Despite the downturn following Brexit and more significantly, following the COVID-19 pandemic, the shares on investment from the richest countries remain fairly consistent.
However, there is an increased tendency for the UK to attract FDI which is then focussed on UK markets rather than exports.
The regional data also illustrates this, with several regions reporting high levels of investment in transport, freight & storage in addition to business services. What is also noticeable, as with the M&As data, is that both the more prosperous regions of the UK such as South East England and East of England, but also in Scotland, North West England and West Midlands, attract investments in similar sectors.
These are sectors that facilitate productivity growth in other sectors through the services that they provide, often in conjunction with state infrastructure such as transport or digital connectivity. Thus, if FDI is to be part of the ‘Levelling Up’ agenda in the UK, this places the onus on government to put in place investments to maximise the benefits of this, both along supply chains and into customers of these services.

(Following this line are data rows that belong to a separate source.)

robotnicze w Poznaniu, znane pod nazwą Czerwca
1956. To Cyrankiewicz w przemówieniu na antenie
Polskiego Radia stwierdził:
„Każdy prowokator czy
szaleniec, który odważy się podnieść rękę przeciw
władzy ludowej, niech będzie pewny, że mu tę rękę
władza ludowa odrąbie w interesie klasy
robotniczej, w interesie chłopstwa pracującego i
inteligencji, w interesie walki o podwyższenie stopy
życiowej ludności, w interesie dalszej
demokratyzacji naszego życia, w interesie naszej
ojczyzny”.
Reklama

The knowledge benefits of FDI through Mergers & Acquisitions
Any contribution that foreign M&As make to UK productivity are more indirect, depending on the extent to which changes of ownership lead to higher levels of investment, innovation or knowledge transfer from the parent company. Equally, the effects also vary by the motive for the investment.
It is clear from a perusal of the “mega deals” for example that many of these are either what one may call “technology sourcing FDI” –the objective of the acquiring company is to acquire the knowledge or intellectual property of the target firm, or to acquire new markets. Typically, these are associated with lower levels of subsequent productivity growth than, for example, FDI motivated by the desire to lever its existing technology into new markets.